Nearly 95 years after 18-year-old Dennis Hubert was lynched in Atlanta, Morehouse College has posthumously awarded him a bachelor’s degree.
The degree was accepted by his nephew, Imam Plemon El-Amin, during Morehouse’s commencement ceremony on May 18. Hubert, a sophomore divinity student in 1930, was killed before he ever had the chance to earn his degree or meet the family members who would go on to carry his story.
El-Amin, now 75, proudly accepted the Bachelor of Arts in religion on behalf of his uncle, whose life was cut short by racial violence.
“Many prayers were said in his name,” El-Amin said according to CNN.“Many people remembered him and were informed about his life and his legacy, and so the knowledge was there, as well as the charity of him sacrificing his life so that we would be more conscious of the value of young life and the value of human life, but also the value of justice.”
During the ceremony, Morehouse President David Thomas honored Hubert as “a son of Morehouse, a martyr of justice, and what history now sees as the Trayvon Martin of the 1930s in Atlanta,” CNN reported.
El-Amin said his family’s ties to Morehouse run deep, spanning generations. Over the years, 10 men in his family have graduated from the historically Black college — and seven women have earned their degrees from its sister school, Spelman College.
“I was proud of Morehouse to give Dennis the honor, and I’m quite appreciative,” El-Amin said. “The whole Hubert family is really appreciative of that.”
Hubert was killed on June 15, 1930, after spending the day visiting his mother and grandmother. Later that afternoon, he walked to the playground at Crogman School, a segregated school for Black children. He had been there for less than 15 minutes when seven white men approached and accused him of insulting a white woman, according to the Equal Justice Initiative (EJI).
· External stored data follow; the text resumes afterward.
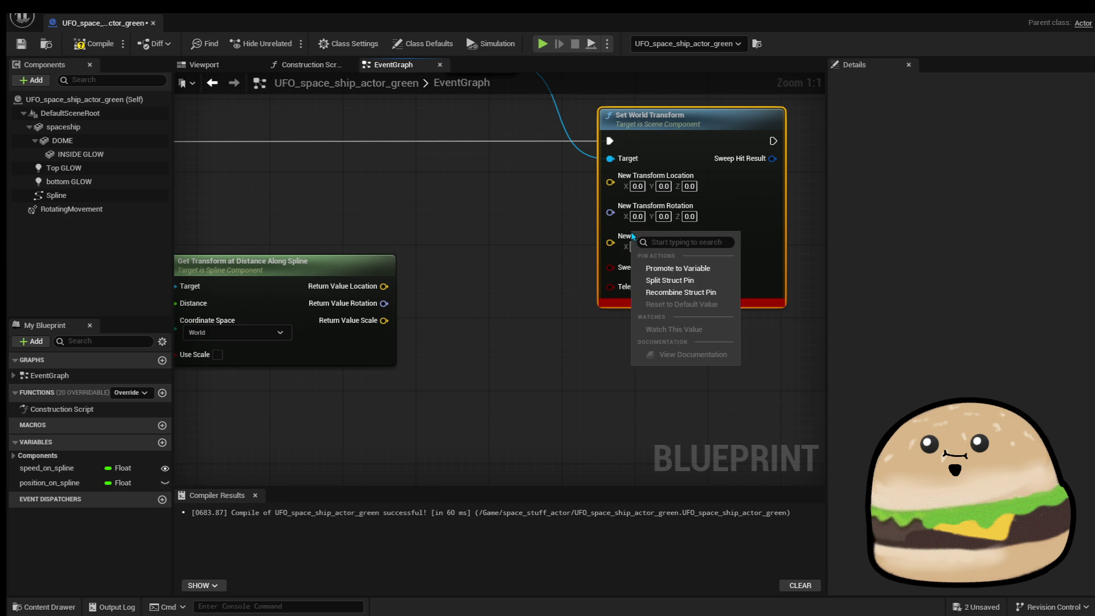
click(712, 280)
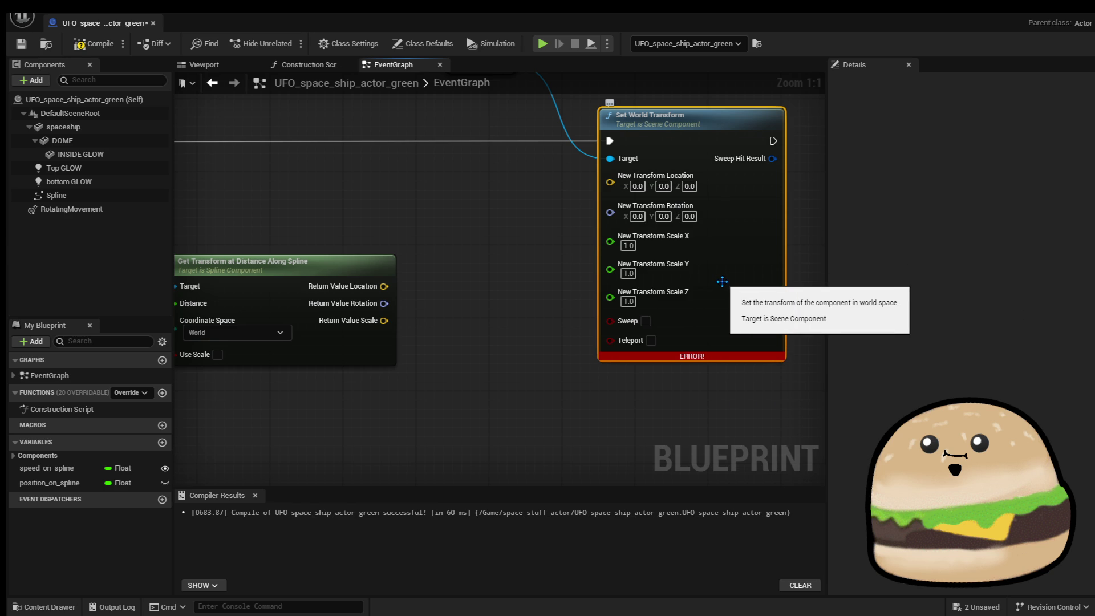
right_click(679, 244)
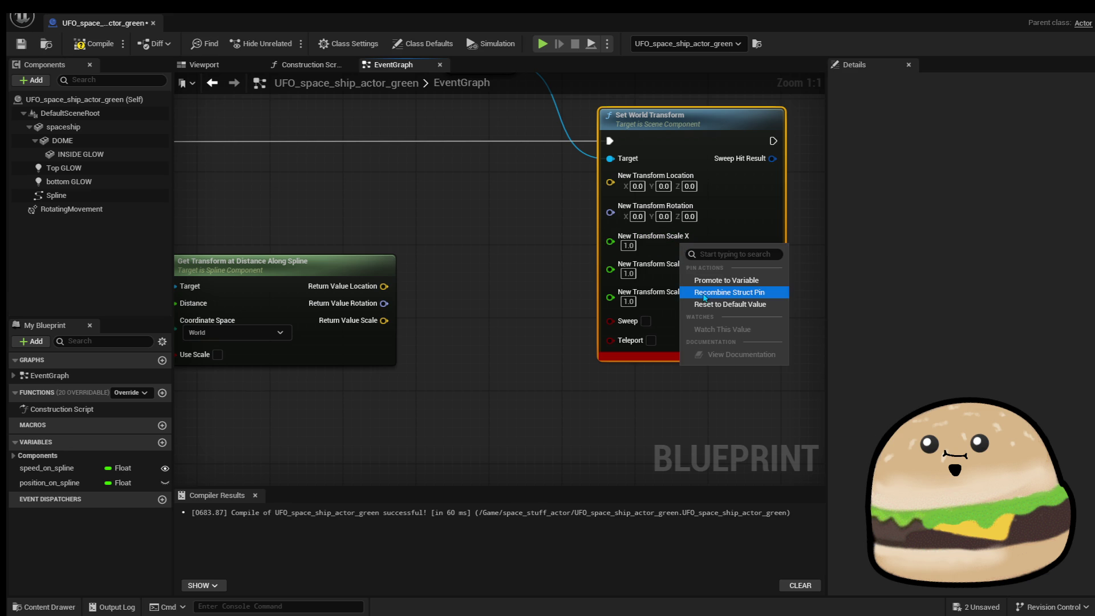
click(708, 306)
Despite Hubert’s denial — “What do you want of me? I have done nothing,” one witness recalled him saying — the men began to beat him. One of them pulled out a gun and shot Hubert in the back of the head at point-blank range in front of at least two dozen witnesses.
EJI, a nonprofit led by civil rights attorney Bryan Stevenson, documented the attack as part of its work to confront racial injustice and memorialize victims of lynching. The group notes that Hubert’s killing was one of more than 4,000 lynchings of Black people that occurred in the South between 1877 and 1950.
What happened after Hubert’s death only added to the horror his family endured. The seven white men involved in the attack were arrested — a rare step at the time — but just days after they were denied bail, Hubert’s father’s home was intentionally set on fire. He was a beloved pastor in the community. A local Baptist church that had tried to raise money to support the prosecution was tear-gassed.
“A few days later, Dennis’s cousin, Rev. Charles R. Hubert, narrowly escaped an attempted murder,” the EJI wrote. “The chapel for Morehouse sister college, Spelman College, was attacked by night riders who threw stones and shattered the chapel’s lamps.”
Even with eyewitnesses, the seven men were acquitted of murder. One was sentenced to just two years in prison for firing the fatal shot. Another received 12 to 15 years for voluntary manslaughter. The rest were not held accountable.
Now, nearly a century later, Hubert’s name and story are being uplifted — not erased.
“Ninety-five years later, people are conscious of his life, which means he’s still alive,” El-Amin said, according to CNN. “Though not here with us physically or in body, his life, his will, and he is providing inspiration for those of us left behind.”